Exercise passage =>
If the minerals found in the heavy metals, the thermodynamic proprieties and the way to reach the balance in the soil solution are known, one can predict the heavy metals solubility in the soil taking in to account the environmental factors like: pH, CO2, O2 and temperature [19]. Due to erosion and tectonic movements, helpful mineral accumulations, including the heavy metals can reach the earth surface, were are under the atmosphere actions, from which an important role goes to temperature variations and waters extremely active, because of their oxygen content, carbon dioxide, salts and other compounds. The heavy metals tendency to adapt to the new environmental conditions leads to alteration processes. Some of the elements are taken from waters (in the forms of solutions) and placed in the circulation to the earth underground, were they will form new minerals.

Another part is taken and used by the plants in the metabolic processes [20]. An important role in the alteration is due to the temperatures and water regime. The higher temperatures leads to an accelerate alteration meanwhile the rainfalls lead to dilution, determines transits from FeSO4 a hydrolysis reaction followed by precipitations. If a warm climate follows then the solutions acidity becomes higher, the hydrolysis doesn’t take place and the heavy metals migrate in deepness of the soil. Another important factor is the chemical composition of the underground waters. The waters from the regions with recent volcanic activity have a higher chloride and basis compounds, compared with the others which have a les more salt content [21]. According to their chemical composition waters can be active or inert, accelerating or reducing the oxidative reactions, with different contribution to the undergoing chemical processes from the soils. In the soil the heavy metals suffer a reduction process from a superior oxidative state to an inferior one which means an electron transfer [22].

This process is possible due to low energy charged metallic cations which can interact with 3d orbital of some inorganic anions to give a low valence bands. The electron transfer will be favourable when the cation will have a stabile low electronic configuration. These configurations are: d5 (Mn2+); d6 (Fe2+, Ru2+ and Os2+); d8 (Pd2+) and d10 (Zn2+ and Cd2+). To discuss about the solubility of these compound in the soil is very difficult because in most of the cases the dissolving is followed immediately by a reaction with water and other organic compounds. The very different solubility of heavy metals can be explained by different energetic levels from the network and must be correlated with factors which can influence these levels. From this reason we consider two factors: metal–ions interaction and inter–atomic distances values [23,24].

What is expected => Please copy out the passage on heavy metals in soil word for word, in full.

Provided records =>
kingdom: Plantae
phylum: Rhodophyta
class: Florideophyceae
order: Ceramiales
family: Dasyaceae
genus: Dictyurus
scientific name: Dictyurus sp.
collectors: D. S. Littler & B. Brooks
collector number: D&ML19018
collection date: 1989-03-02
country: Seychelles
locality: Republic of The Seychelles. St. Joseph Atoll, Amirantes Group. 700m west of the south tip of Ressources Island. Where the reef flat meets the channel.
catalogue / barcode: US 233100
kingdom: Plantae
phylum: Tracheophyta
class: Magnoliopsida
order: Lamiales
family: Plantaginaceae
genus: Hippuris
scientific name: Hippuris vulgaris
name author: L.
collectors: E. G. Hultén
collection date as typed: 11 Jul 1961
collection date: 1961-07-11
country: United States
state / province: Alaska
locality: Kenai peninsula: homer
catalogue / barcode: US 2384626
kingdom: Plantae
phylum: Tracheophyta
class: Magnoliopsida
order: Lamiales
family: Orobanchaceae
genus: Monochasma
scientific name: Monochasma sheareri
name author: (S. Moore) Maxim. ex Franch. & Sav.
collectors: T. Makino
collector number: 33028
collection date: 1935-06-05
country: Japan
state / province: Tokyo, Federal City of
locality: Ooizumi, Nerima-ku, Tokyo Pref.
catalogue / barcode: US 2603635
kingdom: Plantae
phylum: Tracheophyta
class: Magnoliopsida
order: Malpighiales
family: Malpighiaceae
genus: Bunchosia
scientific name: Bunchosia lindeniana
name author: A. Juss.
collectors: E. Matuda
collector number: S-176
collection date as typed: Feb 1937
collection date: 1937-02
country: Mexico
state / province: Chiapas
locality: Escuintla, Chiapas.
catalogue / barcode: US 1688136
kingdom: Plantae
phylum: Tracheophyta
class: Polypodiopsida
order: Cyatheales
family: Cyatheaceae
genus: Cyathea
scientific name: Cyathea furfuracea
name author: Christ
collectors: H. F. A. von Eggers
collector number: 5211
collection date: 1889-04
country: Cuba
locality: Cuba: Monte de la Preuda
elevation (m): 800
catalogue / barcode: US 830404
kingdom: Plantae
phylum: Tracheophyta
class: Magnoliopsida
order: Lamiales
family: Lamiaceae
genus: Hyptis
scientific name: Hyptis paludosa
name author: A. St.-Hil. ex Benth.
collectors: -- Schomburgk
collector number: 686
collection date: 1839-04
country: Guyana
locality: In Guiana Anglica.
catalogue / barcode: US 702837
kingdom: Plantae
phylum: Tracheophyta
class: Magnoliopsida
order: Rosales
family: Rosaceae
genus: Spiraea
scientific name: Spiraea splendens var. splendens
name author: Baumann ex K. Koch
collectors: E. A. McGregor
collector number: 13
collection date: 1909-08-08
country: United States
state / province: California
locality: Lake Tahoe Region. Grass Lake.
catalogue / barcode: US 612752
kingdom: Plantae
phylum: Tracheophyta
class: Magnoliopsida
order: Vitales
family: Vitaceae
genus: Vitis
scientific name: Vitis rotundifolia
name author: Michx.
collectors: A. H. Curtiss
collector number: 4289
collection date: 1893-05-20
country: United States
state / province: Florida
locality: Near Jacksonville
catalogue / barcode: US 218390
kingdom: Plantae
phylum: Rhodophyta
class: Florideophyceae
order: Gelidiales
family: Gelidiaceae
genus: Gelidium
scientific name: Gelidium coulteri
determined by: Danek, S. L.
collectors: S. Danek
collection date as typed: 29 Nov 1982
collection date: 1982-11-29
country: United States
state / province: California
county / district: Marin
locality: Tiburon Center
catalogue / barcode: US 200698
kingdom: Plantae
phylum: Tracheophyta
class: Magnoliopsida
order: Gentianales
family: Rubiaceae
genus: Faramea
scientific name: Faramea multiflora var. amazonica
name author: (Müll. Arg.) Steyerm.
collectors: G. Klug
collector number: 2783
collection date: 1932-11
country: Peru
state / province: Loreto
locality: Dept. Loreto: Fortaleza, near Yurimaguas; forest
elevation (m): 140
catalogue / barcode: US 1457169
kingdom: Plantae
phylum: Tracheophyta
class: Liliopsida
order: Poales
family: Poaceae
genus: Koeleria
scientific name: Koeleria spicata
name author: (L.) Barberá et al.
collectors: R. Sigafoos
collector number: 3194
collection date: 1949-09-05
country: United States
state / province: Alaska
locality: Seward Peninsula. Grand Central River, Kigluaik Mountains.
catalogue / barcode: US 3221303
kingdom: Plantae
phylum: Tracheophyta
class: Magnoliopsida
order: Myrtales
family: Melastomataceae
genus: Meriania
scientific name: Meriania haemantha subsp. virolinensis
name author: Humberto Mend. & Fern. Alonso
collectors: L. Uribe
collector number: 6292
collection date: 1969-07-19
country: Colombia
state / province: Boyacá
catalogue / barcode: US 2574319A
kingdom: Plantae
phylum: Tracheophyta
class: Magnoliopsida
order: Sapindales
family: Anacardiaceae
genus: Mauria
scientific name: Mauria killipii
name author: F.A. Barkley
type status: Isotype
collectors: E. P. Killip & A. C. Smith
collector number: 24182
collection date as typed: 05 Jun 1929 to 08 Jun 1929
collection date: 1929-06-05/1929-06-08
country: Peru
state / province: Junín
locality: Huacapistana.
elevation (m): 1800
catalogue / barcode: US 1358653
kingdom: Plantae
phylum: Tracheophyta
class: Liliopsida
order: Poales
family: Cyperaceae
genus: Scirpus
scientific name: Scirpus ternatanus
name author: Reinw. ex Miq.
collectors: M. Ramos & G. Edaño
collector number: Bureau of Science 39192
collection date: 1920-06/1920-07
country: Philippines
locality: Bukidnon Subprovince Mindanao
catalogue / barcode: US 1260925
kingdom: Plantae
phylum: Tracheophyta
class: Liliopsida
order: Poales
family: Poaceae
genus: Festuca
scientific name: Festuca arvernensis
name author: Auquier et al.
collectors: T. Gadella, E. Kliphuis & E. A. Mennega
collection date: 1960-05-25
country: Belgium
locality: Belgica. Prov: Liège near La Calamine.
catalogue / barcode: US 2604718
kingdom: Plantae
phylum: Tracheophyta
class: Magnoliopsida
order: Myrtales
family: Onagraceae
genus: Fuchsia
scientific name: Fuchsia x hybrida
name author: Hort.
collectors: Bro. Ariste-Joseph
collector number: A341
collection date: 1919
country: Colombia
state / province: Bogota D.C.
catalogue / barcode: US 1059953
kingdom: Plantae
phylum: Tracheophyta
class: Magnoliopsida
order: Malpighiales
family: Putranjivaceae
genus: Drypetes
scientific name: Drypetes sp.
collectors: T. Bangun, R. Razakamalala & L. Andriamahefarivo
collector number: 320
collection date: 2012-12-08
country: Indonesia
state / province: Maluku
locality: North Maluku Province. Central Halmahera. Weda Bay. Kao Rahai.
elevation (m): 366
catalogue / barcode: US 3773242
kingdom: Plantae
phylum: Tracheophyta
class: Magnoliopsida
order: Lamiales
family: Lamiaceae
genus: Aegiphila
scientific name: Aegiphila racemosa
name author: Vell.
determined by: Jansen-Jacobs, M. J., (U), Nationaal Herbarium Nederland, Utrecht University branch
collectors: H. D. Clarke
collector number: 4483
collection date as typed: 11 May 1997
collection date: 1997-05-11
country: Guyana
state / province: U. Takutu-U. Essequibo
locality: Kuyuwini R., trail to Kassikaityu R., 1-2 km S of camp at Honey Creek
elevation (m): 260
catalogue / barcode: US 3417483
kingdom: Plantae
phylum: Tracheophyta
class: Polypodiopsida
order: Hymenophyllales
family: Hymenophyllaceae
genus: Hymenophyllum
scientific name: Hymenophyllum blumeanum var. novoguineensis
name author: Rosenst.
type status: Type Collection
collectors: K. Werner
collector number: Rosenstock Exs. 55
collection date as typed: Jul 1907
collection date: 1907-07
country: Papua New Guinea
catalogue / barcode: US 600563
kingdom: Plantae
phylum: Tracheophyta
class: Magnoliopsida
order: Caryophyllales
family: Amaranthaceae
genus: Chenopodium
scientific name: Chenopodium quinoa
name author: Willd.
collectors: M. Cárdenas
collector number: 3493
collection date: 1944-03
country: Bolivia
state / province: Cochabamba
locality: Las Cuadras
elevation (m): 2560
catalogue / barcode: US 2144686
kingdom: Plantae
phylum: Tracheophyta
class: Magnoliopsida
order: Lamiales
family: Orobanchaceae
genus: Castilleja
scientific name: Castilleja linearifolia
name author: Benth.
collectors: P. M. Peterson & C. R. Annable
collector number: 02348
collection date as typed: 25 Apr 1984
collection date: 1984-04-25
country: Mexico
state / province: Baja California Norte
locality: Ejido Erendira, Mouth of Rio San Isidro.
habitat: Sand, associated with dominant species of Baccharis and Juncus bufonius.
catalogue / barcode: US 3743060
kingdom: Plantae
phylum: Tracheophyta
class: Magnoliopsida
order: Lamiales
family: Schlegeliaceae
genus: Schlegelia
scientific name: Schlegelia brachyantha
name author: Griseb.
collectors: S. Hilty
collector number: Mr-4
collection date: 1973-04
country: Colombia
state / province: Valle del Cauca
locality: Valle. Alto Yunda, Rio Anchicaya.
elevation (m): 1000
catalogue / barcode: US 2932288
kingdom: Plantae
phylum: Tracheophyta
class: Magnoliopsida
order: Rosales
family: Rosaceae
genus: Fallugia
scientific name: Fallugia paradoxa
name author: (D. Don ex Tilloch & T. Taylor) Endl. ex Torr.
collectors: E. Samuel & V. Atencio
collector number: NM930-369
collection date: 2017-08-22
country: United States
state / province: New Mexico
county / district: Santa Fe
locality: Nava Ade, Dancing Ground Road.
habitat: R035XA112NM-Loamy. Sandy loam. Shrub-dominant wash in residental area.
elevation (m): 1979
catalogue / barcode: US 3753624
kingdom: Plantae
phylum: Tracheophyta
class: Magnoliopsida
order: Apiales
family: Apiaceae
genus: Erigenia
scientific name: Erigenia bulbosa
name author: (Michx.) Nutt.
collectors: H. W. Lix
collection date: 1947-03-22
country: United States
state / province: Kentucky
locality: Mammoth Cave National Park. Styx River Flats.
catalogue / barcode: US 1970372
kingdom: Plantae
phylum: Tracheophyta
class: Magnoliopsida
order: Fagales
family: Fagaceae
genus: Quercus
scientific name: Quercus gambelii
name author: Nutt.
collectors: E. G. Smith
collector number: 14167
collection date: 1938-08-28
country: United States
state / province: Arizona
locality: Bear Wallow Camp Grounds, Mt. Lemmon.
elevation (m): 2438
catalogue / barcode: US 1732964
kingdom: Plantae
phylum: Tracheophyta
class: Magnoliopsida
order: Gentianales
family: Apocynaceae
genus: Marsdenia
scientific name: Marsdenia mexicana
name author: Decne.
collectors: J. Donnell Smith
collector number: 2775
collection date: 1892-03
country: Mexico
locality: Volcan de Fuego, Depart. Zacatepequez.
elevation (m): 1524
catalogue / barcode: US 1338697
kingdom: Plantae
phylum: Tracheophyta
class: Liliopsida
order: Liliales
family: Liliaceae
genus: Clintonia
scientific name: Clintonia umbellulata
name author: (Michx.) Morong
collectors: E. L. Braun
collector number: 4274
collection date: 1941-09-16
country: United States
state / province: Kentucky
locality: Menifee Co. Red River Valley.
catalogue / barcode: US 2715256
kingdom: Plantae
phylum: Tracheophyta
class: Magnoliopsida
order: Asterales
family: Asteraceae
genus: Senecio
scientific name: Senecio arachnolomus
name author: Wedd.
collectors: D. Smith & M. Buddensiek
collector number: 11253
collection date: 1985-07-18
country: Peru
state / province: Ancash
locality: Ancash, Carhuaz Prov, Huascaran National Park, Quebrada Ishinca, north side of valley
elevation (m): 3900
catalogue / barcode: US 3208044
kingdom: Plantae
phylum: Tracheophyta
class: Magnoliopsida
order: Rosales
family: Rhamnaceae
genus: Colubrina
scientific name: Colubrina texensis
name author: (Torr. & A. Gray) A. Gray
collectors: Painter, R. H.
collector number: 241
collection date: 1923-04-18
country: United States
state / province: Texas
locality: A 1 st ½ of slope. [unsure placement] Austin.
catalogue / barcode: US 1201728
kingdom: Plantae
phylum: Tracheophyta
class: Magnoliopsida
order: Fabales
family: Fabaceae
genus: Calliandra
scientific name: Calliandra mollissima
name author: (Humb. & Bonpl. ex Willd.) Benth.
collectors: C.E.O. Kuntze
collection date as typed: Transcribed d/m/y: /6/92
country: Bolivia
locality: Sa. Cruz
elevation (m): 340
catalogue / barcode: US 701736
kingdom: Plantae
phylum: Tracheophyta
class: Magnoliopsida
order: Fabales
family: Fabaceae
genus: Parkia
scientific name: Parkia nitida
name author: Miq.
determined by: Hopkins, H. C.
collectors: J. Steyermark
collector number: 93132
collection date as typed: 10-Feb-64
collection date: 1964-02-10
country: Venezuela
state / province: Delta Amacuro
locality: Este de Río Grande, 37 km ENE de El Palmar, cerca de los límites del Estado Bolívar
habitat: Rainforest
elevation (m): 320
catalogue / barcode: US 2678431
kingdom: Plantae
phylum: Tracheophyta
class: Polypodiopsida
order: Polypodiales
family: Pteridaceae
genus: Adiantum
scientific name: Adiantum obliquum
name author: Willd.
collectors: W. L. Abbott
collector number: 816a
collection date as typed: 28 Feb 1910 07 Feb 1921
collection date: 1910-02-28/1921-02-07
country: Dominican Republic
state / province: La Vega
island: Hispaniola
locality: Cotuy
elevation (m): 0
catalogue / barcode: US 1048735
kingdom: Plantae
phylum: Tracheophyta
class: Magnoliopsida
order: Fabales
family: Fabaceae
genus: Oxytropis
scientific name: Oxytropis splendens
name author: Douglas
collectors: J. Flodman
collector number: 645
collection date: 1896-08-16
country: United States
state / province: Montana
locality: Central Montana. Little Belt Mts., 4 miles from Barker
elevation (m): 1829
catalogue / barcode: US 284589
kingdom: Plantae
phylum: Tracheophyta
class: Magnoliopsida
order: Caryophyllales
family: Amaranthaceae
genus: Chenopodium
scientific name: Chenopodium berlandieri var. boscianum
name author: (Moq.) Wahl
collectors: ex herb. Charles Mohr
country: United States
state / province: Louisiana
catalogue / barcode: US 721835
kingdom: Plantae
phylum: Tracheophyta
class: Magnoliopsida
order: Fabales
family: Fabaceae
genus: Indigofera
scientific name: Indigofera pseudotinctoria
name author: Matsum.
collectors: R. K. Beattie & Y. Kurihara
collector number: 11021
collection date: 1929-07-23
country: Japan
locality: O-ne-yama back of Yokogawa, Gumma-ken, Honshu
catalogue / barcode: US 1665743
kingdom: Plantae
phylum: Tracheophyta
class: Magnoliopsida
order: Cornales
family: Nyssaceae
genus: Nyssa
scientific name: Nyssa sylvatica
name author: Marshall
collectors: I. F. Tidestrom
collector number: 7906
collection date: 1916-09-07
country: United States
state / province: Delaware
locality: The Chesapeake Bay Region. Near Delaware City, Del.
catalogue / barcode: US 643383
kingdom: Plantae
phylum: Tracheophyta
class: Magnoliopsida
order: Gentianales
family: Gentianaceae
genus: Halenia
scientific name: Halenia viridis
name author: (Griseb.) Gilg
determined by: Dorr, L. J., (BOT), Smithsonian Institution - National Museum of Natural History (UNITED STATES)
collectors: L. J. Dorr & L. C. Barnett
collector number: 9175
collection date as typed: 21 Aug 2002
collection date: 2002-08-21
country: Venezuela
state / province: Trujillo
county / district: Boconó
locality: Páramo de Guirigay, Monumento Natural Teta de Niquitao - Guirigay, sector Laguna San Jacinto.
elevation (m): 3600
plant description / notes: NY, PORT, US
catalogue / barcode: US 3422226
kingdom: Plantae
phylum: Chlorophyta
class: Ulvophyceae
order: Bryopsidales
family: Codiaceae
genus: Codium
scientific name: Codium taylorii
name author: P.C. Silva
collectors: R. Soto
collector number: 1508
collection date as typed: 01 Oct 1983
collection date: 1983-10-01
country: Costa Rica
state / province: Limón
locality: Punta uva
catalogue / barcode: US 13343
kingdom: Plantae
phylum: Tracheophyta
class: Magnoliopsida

Finished task =>
If the minerals found in the heavy metals, the thermodynamic proprieties and the way to reach the balance in the soil solution are known, one can predict the heavy metals solubility in the soil taking in to account the environmental factors like: pH, CO2, O2 and temperature [19]. Due to erosion and tectonic movements, helpful mineral accumulations, including the heavy metals can reach the earth surface, were are under the atmosphere actions, from which an important role goes to temperature variations and waters extremely active, because of their oxygen content, carbon dioxide, salts and other compounds. The heavy metals tendency to adapt to the new environmental conditions leads to alteration processes. Some of the elements are taken from waters (in the forms of solutions) and placed in the circulation to the earth underground, were they will form new minerals.

Another part is taken and used by the plants in the metabolic processes [20]. An important role in the alteration is due to the temperatures and water regime. The higher temperatures leads to an accelerate alteration meanwhile the rainfalls lead to dilution, determines transits from FeSO4 a hydrolysis reaction followed by precipitations. If a warm climate follows then the solutions acidity becomes higher, the hydrolysis doesn’t take place and the heavy metals migrate in deepness of the soil. Another important factor is the chemical composition of the underground waters. The waters from the regions with recent volcanic activity have a higher chloride and basis compounds, compared with the others which have a les more salt content [21]. According to their chemical composition waters can be active or inert, accelerating or reducing the oxidative reactions, with different contribution to the undergoing chemical processes from the soils. In the soil the heavy metals suffer a reduction process from a superior oxidative state to an inferior one which means an electron transfer [22].

This process is possible due to low energy charged metallic cations which can interact with 3d orbital of some inorganic anions to give a low valence bands. The electron transfer will be favourable when the cation will have a stabile low electronic configuration. These configurations are: d5 (Mn2+); d6 (Fe2+, Ru2+ and Os2+); d8 (Pd2+) and d10 (Zn2+ and Cd2+). To discuss about the solubility of these compound in the soil is very difficult because in most of the cases the dissolving is followed immediately by a reaction with water and other organic compounds. The very different solubility of heavy metals can be explained by different energetic levels from the network and must be correlated with factors which can influence these levels. From this reason we consider two factors: metal–ions interaction and inter–atomic distances values [23,24].